4 December, 2001
This day began with a bit of a lesson on the crystals that are found all around the summit and crater rim of Erebus. Bill McIntosh hauled out a bag of anorthoclase feldspar crystals, and discussed their symmetry, different mechanisms by which "twins" are formed, the reasons for their surface appearance, and how they are formed within the magma chamber. I hope to return with some samples myself. That was at one o'clock AM. I went to bed and woke up to...a true Antarctic gale! It was -25 degrees Celsius, with winds gusting up to 20 knots. We were basically "in hut" for the morning. A planned helicopter drop was scrapped, and nine people busied themselves with laptops, soldering irons, notebooks, and other chores. The afternoon settled down enough for the helicopter to visit, the GPS people to get out and check a few sites, and I gathered volcanic ash from the surface of the snow. I am affixing it to slides to view under the microscope, much like the Pele's Hair. Through the microscope it looks nothing like it does on the ground, or even in your hand. Again, the glassy nature of material spewed out of the volcano is evident upon close inspection.

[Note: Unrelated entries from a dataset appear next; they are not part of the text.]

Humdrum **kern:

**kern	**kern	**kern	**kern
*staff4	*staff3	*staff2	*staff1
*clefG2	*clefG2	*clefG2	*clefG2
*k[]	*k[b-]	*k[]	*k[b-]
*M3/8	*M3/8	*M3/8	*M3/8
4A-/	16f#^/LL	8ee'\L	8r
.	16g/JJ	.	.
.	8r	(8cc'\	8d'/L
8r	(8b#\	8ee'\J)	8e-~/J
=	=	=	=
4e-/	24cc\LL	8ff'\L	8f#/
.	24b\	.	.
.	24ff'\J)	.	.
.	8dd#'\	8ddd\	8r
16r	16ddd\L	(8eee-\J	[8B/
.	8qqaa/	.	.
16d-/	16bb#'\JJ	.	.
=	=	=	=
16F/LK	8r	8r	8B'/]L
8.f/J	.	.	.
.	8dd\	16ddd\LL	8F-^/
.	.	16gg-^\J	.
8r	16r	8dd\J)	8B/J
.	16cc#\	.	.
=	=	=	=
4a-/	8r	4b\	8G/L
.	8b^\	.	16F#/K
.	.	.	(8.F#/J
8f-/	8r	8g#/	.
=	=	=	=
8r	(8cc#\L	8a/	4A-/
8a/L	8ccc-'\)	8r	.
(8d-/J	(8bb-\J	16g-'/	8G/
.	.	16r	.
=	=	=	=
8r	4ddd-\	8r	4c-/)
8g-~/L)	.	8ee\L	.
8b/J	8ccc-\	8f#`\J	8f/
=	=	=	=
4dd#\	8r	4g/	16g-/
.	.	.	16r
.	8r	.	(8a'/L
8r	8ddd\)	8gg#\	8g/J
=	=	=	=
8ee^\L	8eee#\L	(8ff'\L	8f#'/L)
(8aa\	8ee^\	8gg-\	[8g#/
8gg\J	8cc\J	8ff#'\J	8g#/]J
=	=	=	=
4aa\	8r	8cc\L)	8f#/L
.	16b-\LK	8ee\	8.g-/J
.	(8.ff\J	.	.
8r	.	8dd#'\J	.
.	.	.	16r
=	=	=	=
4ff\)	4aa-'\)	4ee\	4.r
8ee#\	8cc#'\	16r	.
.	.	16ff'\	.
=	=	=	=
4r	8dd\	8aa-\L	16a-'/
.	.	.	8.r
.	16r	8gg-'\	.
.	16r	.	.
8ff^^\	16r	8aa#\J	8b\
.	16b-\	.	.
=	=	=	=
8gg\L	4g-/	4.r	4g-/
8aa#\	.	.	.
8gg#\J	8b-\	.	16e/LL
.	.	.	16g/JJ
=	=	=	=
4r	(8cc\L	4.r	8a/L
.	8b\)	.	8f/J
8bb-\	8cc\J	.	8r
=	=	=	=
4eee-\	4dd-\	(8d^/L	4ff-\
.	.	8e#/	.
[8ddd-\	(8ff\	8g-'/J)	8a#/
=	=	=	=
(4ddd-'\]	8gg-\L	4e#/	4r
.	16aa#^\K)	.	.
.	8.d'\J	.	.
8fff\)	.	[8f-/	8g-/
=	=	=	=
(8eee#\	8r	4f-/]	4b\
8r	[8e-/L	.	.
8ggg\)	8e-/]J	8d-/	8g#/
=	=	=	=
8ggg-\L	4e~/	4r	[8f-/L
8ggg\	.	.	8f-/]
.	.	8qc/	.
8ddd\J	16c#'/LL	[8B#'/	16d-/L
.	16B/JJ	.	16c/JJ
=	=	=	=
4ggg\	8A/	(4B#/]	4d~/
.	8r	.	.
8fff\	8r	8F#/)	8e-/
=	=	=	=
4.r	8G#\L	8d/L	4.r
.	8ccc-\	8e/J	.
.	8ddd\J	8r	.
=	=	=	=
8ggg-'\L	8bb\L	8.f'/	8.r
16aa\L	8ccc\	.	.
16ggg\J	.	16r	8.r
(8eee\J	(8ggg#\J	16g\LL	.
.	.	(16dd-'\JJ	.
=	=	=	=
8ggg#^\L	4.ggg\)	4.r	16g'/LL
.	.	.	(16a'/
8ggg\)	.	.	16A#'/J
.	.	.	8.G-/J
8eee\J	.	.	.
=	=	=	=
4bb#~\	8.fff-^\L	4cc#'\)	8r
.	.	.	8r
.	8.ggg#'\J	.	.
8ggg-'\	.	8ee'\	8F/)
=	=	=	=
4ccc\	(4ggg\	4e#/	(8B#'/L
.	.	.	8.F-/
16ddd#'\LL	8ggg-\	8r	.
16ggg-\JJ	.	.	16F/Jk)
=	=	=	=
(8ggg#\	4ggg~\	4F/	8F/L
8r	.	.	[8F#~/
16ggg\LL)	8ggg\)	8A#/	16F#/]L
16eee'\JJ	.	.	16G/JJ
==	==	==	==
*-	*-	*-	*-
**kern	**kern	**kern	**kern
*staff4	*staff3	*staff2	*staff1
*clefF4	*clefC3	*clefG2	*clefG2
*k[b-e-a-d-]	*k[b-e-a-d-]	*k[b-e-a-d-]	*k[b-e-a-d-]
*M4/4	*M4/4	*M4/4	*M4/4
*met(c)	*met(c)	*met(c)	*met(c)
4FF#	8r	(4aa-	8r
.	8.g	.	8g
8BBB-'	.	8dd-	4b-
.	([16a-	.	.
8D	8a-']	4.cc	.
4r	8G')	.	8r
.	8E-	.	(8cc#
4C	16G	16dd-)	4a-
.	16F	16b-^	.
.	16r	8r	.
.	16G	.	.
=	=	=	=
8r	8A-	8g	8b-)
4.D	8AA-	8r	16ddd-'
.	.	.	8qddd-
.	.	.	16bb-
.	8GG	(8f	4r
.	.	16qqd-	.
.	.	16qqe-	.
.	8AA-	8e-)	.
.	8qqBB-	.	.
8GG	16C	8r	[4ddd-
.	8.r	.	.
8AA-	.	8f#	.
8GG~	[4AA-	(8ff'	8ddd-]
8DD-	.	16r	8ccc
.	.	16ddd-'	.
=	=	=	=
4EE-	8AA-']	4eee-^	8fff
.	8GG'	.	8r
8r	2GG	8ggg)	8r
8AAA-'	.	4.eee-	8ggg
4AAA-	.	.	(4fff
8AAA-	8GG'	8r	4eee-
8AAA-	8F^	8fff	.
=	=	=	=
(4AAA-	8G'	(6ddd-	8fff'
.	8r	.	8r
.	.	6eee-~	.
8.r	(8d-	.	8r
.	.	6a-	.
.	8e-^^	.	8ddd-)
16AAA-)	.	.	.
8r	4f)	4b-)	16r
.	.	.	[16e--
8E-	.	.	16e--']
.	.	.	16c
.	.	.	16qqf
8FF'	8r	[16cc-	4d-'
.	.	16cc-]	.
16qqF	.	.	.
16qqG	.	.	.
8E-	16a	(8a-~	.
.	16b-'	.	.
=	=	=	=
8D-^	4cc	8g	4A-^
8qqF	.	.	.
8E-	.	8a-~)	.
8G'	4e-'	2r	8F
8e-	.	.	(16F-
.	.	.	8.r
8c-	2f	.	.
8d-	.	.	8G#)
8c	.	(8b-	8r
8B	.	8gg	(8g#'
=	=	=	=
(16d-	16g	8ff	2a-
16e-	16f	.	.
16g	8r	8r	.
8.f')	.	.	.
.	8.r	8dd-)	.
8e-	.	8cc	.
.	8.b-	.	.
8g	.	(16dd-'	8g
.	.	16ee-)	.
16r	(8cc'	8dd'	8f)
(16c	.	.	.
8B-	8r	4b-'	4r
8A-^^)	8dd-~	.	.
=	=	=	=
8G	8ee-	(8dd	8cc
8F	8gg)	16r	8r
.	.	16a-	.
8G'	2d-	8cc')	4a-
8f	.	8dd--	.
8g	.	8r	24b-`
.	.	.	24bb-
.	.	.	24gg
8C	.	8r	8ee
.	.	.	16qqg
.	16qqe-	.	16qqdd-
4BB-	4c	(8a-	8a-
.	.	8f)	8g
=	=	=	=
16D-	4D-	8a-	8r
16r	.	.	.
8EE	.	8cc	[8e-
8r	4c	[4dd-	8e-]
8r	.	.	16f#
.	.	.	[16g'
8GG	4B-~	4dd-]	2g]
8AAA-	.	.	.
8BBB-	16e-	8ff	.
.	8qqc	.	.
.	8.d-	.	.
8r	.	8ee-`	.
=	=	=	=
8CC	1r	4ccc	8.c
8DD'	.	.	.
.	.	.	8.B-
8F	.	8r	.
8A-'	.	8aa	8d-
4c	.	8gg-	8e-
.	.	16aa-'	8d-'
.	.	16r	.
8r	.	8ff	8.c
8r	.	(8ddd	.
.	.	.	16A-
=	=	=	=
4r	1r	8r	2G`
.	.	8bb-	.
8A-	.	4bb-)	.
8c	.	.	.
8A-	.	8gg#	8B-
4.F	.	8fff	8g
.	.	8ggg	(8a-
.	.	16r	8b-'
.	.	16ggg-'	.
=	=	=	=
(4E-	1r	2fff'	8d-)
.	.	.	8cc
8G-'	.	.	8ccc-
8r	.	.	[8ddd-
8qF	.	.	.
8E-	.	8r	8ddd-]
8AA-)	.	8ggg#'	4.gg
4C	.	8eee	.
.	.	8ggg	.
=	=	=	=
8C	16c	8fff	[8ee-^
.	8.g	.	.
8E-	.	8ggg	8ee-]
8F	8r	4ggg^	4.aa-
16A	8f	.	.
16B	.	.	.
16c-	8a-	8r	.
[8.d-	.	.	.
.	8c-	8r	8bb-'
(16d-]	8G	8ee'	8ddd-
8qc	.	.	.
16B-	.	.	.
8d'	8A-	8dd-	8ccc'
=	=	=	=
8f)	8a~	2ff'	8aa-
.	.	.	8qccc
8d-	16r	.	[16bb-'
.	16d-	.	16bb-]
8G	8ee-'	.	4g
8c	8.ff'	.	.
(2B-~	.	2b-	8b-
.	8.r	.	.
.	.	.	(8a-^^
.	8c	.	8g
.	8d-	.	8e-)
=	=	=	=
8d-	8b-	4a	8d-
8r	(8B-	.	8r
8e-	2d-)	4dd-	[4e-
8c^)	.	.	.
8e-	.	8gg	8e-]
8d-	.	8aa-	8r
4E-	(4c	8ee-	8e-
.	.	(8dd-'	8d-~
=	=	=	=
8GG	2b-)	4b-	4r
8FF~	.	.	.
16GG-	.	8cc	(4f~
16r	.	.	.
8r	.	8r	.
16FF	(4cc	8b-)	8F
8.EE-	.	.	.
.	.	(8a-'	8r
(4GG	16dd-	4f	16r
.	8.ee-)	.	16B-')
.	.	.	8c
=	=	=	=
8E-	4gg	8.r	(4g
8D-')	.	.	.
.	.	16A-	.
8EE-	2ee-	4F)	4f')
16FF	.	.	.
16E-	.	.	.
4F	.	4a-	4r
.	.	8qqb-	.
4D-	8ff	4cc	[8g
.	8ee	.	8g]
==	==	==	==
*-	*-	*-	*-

In the afternoon, the weather came back even stronger. This feels like Antarctica! The windchill factor was 80 degrees below zero (F), with the temperature well below negative 20. The sky is blue. When the blowing snow isn't in your way, visibility is unlimited. The clouds are windblown sculptures. With good gear, it's pretty cool to be outside. For a little while....
Another technical detail. I'm still having a lot of difficulty posting journal entries (sorry I whine about this so much, but it's taking hours....) Also, when this system randomly works I post pictures for older journal entries. So if you've already read entries without pictures, there may be some there now. I'll keep plugging away.